:: SUPPLIED DATA

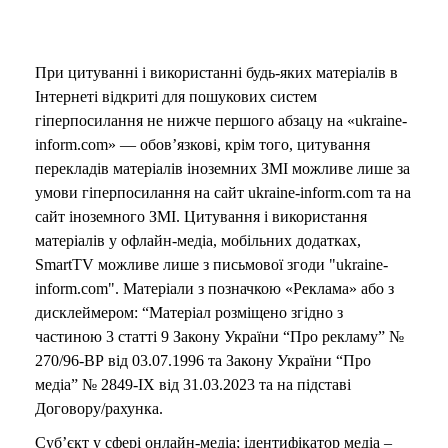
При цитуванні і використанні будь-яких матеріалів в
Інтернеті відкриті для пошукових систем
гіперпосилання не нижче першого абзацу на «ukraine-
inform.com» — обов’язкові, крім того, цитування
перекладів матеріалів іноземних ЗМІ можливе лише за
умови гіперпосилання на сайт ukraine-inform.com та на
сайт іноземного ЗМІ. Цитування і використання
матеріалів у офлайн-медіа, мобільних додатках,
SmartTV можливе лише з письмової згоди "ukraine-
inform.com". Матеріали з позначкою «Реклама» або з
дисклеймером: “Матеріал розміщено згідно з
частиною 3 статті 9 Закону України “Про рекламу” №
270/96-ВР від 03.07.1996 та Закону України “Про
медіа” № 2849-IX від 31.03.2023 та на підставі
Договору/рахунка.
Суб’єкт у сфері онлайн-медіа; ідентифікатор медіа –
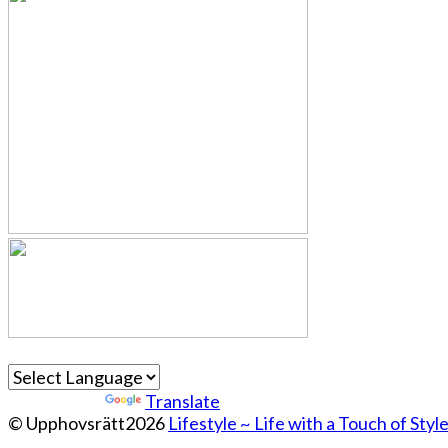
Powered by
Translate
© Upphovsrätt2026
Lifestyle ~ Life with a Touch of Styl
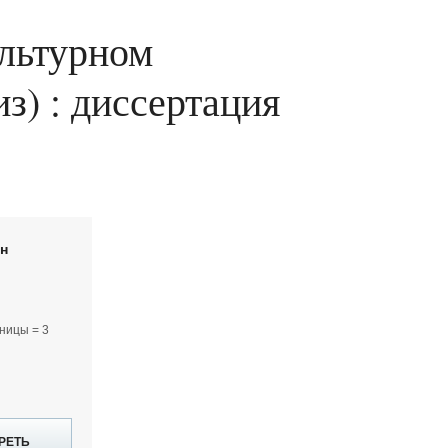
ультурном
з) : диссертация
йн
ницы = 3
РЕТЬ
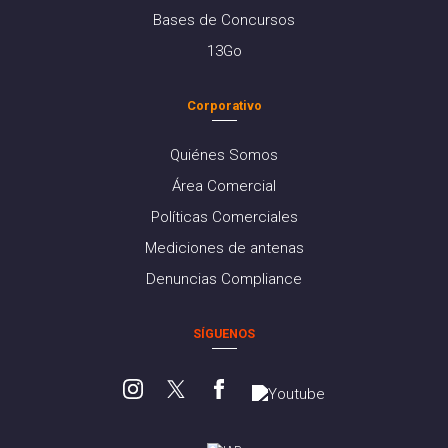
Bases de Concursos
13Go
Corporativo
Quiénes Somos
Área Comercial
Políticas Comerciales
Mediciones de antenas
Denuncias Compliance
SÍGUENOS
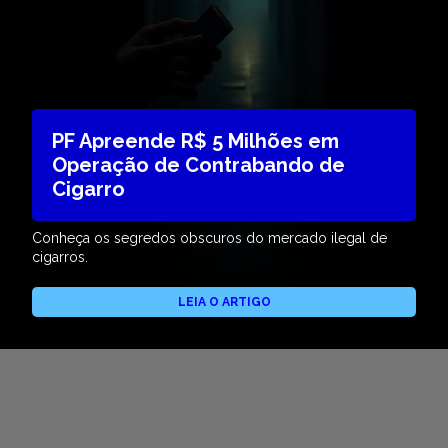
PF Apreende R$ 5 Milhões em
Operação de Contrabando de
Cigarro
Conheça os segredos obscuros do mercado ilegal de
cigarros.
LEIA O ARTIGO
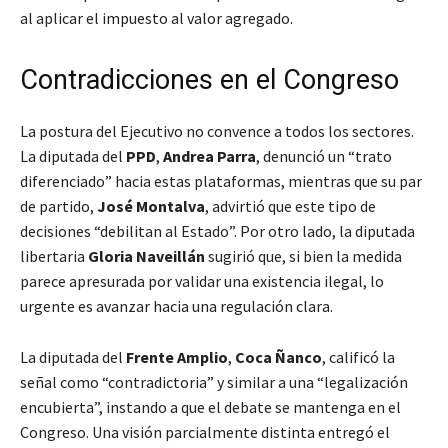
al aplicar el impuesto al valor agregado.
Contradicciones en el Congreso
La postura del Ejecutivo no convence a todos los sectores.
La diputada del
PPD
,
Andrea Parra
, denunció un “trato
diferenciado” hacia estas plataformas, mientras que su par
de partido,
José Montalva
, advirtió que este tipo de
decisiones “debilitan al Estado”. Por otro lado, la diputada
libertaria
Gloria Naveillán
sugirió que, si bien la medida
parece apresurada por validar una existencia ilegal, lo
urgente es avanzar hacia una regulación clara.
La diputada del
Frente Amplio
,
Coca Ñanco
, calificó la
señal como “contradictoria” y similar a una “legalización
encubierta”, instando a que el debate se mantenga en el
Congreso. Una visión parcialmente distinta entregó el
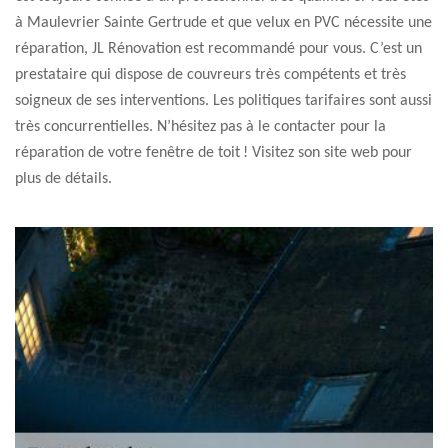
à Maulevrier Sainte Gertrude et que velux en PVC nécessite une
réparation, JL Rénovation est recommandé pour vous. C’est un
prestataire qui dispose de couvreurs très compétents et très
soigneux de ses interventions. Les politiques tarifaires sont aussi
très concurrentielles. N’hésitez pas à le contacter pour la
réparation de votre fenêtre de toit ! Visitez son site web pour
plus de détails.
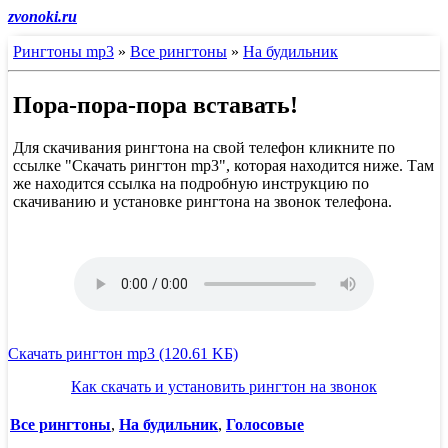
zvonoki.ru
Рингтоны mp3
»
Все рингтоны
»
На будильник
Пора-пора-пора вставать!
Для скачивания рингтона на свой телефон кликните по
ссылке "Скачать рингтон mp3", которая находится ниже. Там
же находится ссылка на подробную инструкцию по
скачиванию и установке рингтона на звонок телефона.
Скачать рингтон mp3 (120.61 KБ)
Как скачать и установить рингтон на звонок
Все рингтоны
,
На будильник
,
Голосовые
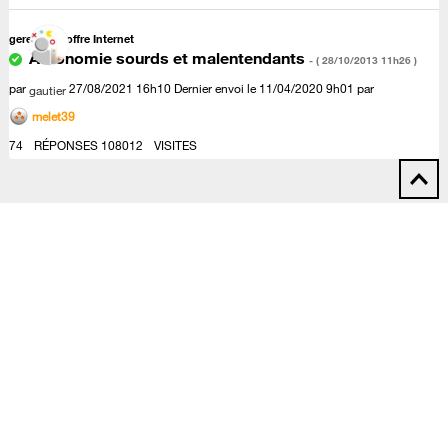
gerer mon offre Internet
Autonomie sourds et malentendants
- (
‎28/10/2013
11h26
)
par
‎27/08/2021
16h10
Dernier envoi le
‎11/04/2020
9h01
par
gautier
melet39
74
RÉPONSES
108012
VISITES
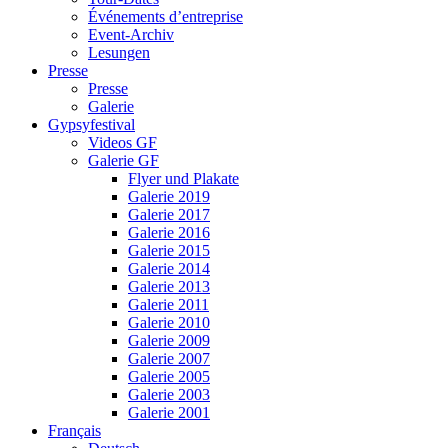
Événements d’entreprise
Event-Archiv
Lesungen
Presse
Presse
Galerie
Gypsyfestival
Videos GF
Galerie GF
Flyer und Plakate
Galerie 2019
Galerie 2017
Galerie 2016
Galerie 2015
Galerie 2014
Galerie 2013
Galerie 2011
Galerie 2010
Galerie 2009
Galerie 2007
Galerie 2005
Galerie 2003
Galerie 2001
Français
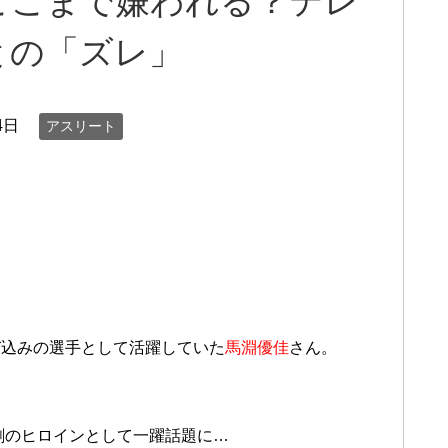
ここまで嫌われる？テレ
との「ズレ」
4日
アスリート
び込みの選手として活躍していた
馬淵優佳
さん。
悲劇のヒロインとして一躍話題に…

::::
:: SUPPLIED DATA

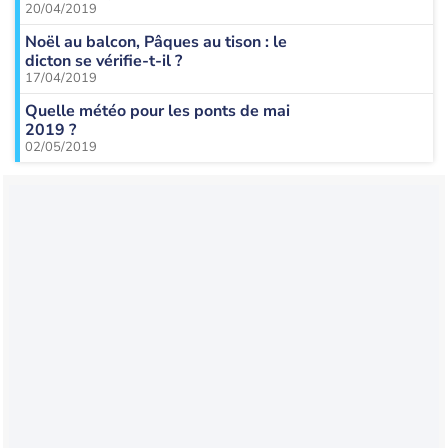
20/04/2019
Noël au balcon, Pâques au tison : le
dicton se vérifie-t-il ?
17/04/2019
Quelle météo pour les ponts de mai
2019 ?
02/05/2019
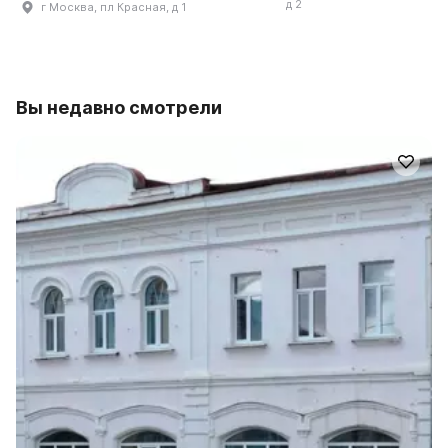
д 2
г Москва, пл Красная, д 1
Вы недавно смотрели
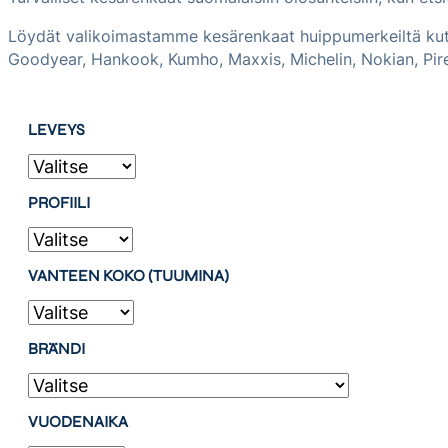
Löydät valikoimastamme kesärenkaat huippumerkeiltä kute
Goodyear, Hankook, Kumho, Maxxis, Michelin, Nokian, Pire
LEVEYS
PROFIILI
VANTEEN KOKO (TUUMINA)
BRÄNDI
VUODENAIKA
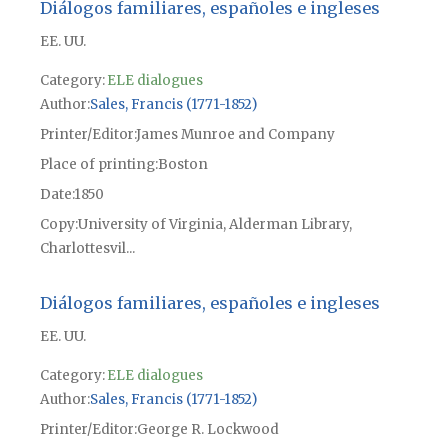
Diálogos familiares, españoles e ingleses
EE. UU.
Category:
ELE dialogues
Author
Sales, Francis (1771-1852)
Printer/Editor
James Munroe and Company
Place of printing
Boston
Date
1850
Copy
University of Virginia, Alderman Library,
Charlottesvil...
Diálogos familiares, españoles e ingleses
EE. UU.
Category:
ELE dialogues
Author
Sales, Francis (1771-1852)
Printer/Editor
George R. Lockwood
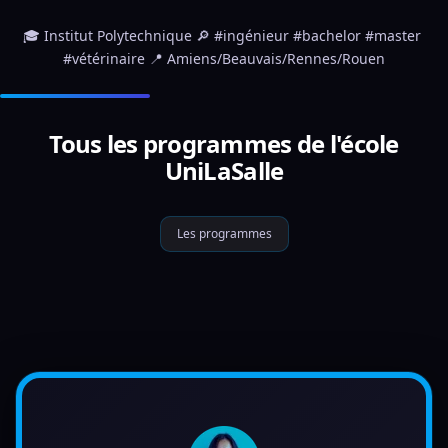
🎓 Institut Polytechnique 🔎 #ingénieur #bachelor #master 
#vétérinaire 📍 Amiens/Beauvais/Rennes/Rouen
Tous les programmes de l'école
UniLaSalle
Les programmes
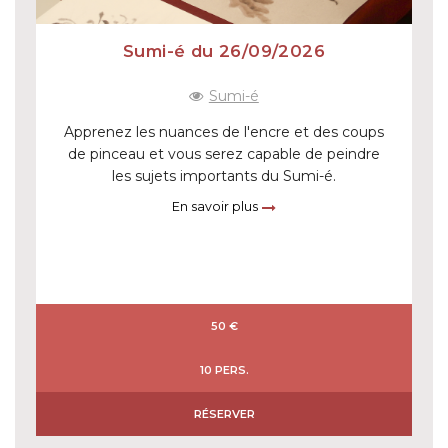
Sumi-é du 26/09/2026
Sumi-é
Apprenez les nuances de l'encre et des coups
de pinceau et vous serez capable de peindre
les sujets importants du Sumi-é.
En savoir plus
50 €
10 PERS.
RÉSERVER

::::
:: SUPPLIED DATA

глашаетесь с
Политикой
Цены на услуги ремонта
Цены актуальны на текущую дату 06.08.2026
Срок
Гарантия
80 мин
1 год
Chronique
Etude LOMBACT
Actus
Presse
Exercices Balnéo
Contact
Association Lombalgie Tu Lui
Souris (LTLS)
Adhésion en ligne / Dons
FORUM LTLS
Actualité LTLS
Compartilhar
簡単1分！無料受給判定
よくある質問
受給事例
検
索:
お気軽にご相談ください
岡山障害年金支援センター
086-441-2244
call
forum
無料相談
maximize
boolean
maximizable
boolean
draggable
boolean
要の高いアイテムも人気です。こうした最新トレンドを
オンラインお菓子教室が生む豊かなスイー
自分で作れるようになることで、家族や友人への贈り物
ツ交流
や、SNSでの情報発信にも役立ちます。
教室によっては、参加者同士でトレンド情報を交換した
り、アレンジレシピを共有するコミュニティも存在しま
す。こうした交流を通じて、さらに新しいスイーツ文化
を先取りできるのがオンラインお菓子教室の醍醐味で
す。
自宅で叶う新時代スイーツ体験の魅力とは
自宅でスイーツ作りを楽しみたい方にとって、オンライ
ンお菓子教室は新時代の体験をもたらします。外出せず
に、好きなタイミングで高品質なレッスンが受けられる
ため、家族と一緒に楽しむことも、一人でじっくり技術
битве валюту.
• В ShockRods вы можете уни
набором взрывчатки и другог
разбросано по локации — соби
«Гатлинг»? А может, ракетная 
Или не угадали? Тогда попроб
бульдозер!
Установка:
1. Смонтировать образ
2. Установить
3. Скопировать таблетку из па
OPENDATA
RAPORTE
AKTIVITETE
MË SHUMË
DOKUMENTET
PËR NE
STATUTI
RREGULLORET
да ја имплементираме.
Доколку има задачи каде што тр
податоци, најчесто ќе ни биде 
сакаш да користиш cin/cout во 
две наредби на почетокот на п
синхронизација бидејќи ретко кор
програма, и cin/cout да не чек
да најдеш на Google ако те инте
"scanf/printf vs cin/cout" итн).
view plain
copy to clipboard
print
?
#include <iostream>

::::

- [EXERCISE GOAL]
Return every line of the listing that has the word "vous" in it.

- [ANSWER TO THIS TASK]
réparation, JL Rénovation est recommandé pour vous. C’est un
de pinceau et vous serez capable de peindre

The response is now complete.